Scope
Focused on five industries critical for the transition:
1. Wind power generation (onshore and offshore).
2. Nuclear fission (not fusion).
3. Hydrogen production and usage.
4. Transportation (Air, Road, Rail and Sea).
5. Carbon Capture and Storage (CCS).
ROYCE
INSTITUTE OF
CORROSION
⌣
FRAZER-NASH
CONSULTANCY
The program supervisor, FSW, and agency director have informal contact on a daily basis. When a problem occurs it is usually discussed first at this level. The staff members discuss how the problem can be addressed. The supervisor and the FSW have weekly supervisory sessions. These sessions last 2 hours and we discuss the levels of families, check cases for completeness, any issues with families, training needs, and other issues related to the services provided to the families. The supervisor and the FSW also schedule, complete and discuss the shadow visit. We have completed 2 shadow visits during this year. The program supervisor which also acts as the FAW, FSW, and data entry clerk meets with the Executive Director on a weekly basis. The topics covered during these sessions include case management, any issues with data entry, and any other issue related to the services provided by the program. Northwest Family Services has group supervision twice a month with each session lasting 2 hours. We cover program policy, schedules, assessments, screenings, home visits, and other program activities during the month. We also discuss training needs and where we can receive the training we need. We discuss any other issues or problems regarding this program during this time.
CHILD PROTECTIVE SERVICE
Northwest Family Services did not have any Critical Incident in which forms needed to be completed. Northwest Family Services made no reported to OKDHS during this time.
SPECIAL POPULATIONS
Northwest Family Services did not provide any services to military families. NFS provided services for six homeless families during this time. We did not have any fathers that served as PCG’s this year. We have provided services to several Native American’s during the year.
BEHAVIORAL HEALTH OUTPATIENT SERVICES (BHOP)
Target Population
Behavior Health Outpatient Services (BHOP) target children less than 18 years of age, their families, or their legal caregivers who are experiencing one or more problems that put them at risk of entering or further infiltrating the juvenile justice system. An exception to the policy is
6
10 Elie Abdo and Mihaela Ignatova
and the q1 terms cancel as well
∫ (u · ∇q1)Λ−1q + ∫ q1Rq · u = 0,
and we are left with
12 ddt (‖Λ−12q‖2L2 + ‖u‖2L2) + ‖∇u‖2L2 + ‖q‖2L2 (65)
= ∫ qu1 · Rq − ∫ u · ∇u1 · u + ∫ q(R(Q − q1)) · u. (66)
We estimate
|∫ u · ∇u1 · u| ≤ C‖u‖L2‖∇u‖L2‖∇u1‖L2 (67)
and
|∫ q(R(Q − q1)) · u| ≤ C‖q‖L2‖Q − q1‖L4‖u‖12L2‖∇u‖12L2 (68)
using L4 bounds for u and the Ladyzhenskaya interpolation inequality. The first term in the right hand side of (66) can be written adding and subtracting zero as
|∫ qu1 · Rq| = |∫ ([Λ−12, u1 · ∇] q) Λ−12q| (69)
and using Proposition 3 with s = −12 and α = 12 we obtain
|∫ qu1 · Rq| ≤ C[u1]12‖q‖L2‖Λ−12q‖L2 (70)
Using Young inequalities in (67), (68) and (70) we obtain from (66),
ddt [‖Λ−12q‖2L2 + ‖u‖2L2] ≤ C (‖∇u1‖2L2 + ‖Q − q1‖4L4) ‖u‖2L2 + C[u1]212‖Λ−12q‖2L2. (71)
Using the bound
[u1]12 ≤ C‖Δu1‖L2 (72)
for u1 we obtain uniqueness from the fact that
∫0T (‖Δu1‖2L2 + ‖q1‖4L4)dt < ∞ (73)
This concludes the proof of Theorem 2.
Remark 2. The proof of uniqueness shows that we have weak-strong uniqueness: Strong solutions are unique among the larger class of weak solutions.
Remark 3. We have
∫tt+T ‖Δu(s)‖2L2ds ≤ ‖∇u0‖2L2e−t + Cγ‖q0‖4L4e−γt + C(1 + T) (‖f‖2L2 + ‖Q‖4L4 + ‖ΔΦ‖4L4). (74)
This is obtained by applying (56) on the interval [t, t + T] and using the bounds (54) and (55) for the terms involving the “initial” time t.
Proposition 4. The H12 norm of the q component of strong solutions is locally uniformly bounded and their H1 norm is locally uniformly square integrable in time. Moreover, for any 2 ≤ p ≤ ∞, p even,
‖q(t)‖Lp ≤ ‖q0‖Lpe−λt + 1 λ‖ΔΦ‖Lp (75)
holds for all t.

• • • •

## EXERCISE PROMPT
From the listing above, extract every line exactly as it stands.

## SOLUTION TO THIS TASK
Scope
Focused on five industries critical for the transition:
1. Wind power generation (onshore and offshore).
2. Nuclear fission (not fusion).
3. Hydrogen production and usage.
4. Transportation (Air, Road, Rail and Sea).
5. Carbon Capture and Storage (CCS).
ROYCE
INSTITUTE OF
CORROSION
⌣
FRAZER-NASH
CONSULTANCY
The program supervisor, FSW, and agency director have informal contact on a daily basis. When a problem occurs it is usually discussed first at this level. The staff members discuss how the problem can be addressed. The supervisor and the FSW have weekly supervisory sessions. These sessions last 2 hours and we discuss the levels of families, check cases for completeness, any issues with families, training needs, and other issues related to the services provided to the families. The supervisor and the FSW also schedule, complete and discuss the shadow visit. We have completed 2 shadow visits during this year. The program supervisor which also acts as the FAW, FSW, and data entry clerk meets with the Executive Director on a weekly basis. The topics covered during these sessions include case management, any issues with data entry, and any other issue related to the services provided by the program. Northwest Family Services has group supervision twice a month with each session lasting 2 hours. We cover program policy, schedules, assessments, screenings, home visits, and other program activities during the month. We also discuss training needs and where we can receive the training we need. We discuss any other issues or problems regarding this program during this time.
CHILD PROTECTIVE SERVICE
Northwest Family Services did not have any Critical Incident in which forms needed to be completed. Northwest Family Services made no reported to OKDHS during this time.
SPECIAL POPULATIONS
Northwest Family Services did not provide any services to military families. NFS provided services for six homeless families during this time. We did not have any fathers that served as PCG’s this year. We have provided services to several Native American’s during the year.
BEHAVIORAL HEALTH OUTPATIENT SERVICES (BHOP)
Target Population
Behavior Health Outpatient Services (BHOP) target children less than 18 years of age, their families, or their legal caregivers who are experiencing one or more problems that put them at risk of entering or further infiltrating the juvenile justice system. An exception to the policy is
6
10 Elie Abdo and Mihaela Ignatova
and the q1 terms cancel as well
∫ (u · ∇q1)Λ−1q + ∫ q1Rq · u = 0,
and we are left with
12 ddt (‖Λ−12q‖2L2 + ‖u‖2L2) + ‖∇u‖2L2 + ‖q‖2L2 (65)
= ∫ qu1 · Rq − ∫ u · ∇u1 · u + ∫ q(R(Q − q1)) · u. (66)
We estimate
|∫ u · ∇u1 · u| ≤ C‖u‖L2‖∇u‖L2‖∇u1‖L2 (67)
and
|∫ q(R(Q − q1)) · u| ≤ C‖q‖L2‖Q − q1‖L4‖u‖12L2‖∇u‖12L2 (68)
using L4 bounds for u and the Ladyzhenskaya interpolation inequality. The first term in the right hand side of (66) can be written adding and subtracting zero as
|∫ qu1 · Rq| = |∫ ([Λ−12, u1 · ∇] q) Λ−12q| (69)
and using Proposition 3 with s = −12 and α = 12 we obtain
|∫ qu1 · Rq| ≤ C[u1]12‖q‖L2‖Λ−12q‖L2 (70)
Using Young inequalities in (67), (68) and (70) we obtain from (66),
ddt [‖Λ−12q‖2L2 + ‖u‖2L2] ≤ C (‖∇u1‖2L2 + ‖Q − q1‖4L4) ‖u‖2L2 + C[u1]212‖Λ−12q‖2L2. (71)
Using the bound
[u1]12 ≤ C‖Δu1‖L2 (72)
for u1 we obtain uniqueness from the fact that
∫0T (‖Δu1‖2L2 + ‖q1‖4L4)dt < ∞ (73)
This concludes the proof of Theorem 2.
Remark 2. The proof of uniqueness shows that we have weak-strong uniqueness: Strong solutions are unique among the larger class of weak solutions.
Remark 3. We have
∫tt+T ‖Δu(s)‖2L2ds ≤ ‖∇u0‖2L2e−t + Cγ‖q0‖4L4e−γt + C(1 + T) (‖f‖2L2 + ‖Q‖4L4 + ‖ΔΦ‖4L4). (74)
This is obtained by applying (56) on the interval [t, t + T] and using the bounds (54) and (55) for the terms involving the “initial” time t.
Proposition 4. The H12 norm of the q component of strong solutions is locally uniformly bounded and their H1 norm is locally uniformly square integrable in time. Moreover, for any 2 ≤ p ≤ ∞, p even,
‖q(t)‖Lp ≤ ‖q0‖Lpe−λt + 1 λ‖ΔΦ‖Lp (75)
holds for all t.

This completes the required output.